Quality assessments can be undertaken by various groups with various aims. In Table A5-5, possible tasks for each group are presented.

The MEANS framework also defines how to assess the quality of individual indicators or systems of indicators (see Section C2).

Table A5-5: Who assesses the quality of an evaluation?

Assessor

Aim of assessment

Steering group (with specialist help)

Validating final report and verifying robustness

Co-decision-makers

Assessing reliability of conclusions and recommendations

National and European Authorities

Assessing reliability of conclusions and recommendations

Improving evaluation process

Independent experts

Assessing quality of publicly disseminated output

Meta-evaluation/developing professional standards

Source: EC (1999) modified

A5-6    Conclusions

When preparing an evaluation, it is necessary to be clear about the purpose and scope of the evaluation related to the type of evaluation (formative or summative) and the stage in the policy cycle (ex ante, mid-term, ex post) in which it is to be carried out. Clear terms of reference and quality assurance procedures are required to ensure optimal results. The detailed steps to be followed in the preparation and conduct of evaluations are set out in Tables A5-3 and A5-4. The evaluation team and programme managers should be supported by a steering group including relevant stakeholders to assist with the planning, interpretation and final evaluative judgement of the results. A clear dissemination/communication strategy is also required to inform relevant stakeholders about the process and the outcomes of the evaluation, and to ensure that follow-up actions take place.

A5-7    Checklist

The checklists in each section are intended to provide a structured listing of the key issues covered in the text that should be addressed as part of an action plan evaluation. The following questions relate to the material covered in this section of ORGAPET and should be answered at the planning stage of an evaluation. Normally this will be from the perspective of the person/institution organising the evaluation, but it can also be undertaken by others with an interest in the evaluation process.

1. What is the purpose (aims, objectives, desired outcomes) of the evaluation (in your own words)?

2. What is to be evaluated (define the scope e.g. national action plan from 2000-2005 be as specific as possible)?

3. Was an evaluation planned for from the outset, with an appropriate monitoring programme and baseline data in place?

4. When (at what stage of the policy cycle) is the evaluation to be carried out (ex-ante, mid-term, ex-post)?

5. What type of evaluation is needed (formative = to assist future planning; summative = to evaluate past actions; or both)?

6. With reference to Tables A5-1 and A5-2, classify the evaluation type as A, B, C or D.

7. Who (which agency/organisation) will commission the evaluation?

8. Who will conduct the evaluation (consultants, stakeholders, others)?

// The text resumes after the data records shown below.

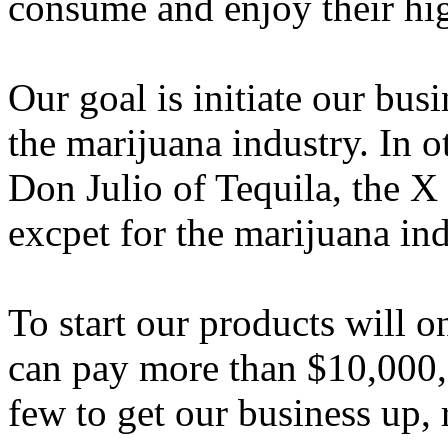
consume and enjoy their hig
Our goal is initiate our busi
the marijuana industry. In 
Don Julio of Tequila, the X
excpet for the marijuana in
To start our products will o
can pay more than $10,000, 
few to get our business up,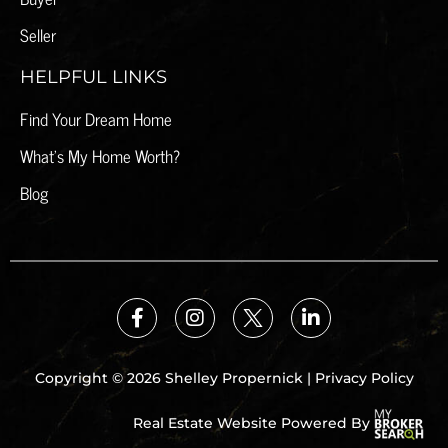
Seller
HELPFUL LINKS
Find Your Dream Home
What's My Home Worth?
Blog
Copyright © 2026 Shelley Propernick |
Privacy Policy
Real Estate Website Powered By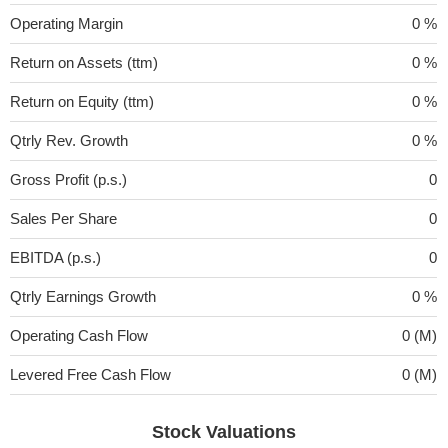
Operating Margin
0 %
Return on Assets (ttm)
0 %
Return on Equity (ttm)
0 %
Qtrly Rev. Growth
0 %
Gross Profit (p.s.)
0
Sales Per Share
0
EBITDA (p.s.)
0
Qtrly Earnings Growth
0 %
Operating Cash Flow
0 (M)
Levered Free Cash Flow
0 (M)
Stock Valuations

9. What is the timescale (schedule) over which the evaluation should be conducted?

9. How and by whom can the results of the evaluation be used (dissemination and decision making)?

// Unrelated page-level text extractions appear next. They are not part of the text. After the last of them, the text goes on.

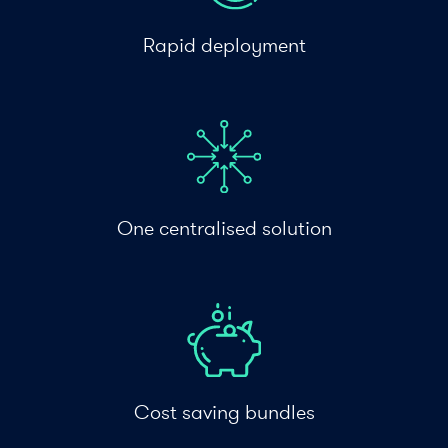
Rapid deployment
One centralised solution
Cost saving bundles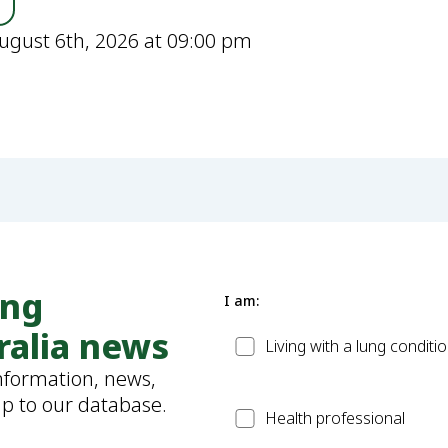
ugust 6th, 2026 at 09:00 pm
ung
I am:
ralia news
Patient
Living with a lung conditi
information, news,
up to our database.
Health
Health professional
Professional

10. Have any relevant evaluations or reviews been conducted previously (the results will be relevant in Part B and Part C)?

11. Will the evaluation meet (or has it met) the quality assurance guidelines (specify whether SEVAL or MEANS or other)?

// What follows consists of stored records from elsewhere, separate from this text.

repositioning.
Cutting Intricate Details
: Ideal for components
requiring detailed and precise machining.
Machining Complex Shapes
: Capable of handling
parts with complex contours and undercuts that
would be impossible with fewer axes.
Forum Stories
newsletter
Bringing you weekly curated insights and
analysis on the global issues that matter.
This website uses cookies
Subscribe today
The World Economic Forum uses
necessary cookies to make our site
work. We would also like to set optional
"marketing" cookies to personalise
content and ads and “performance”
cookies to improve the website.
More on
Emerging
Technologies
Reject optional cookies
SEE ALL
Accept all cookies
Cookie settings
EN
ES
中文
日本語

12. Have clear terms of reference for the evaluation been defined?

A5-8    References

EC (1999) Evaluating Socio-economic Programmes. MEANS Collection Vols. 1-6. Office for Official Publications of the European Communities, Luxembourg.

Patton, C. and D. Sawicki (1993) Basic Methods of Policy Analysis and Planning, 2nd Edition, Englewood Cliffs, Prentice-Hall, New Jersey, USA.

Stockmann R. (2004) Was ist eine gute Evaluation? CEVAL, Arbeitspapier Nr. 9. Centrum für Evaluation, Saarbrücken. 

Widmer, T., C. Landert and N. Bachmann (2000) Evaluation Standards of SEVAL, the Swiss Evaluation Society.

Vedung, E. (1997) Public Policy and Program Evaluation. Transaction Publishers, New Brunswick, New Jersey, USA.

Weiss, C. (1998) Evaluation Methods for Studying Programs and Policies. Second Edition. Prentice-Hall, Inc., Simon & Schuster/A Viacom Company, Upper Saddle River, New Jersey, USA.

A5-9    Annexes

No annexes are currently included in this section.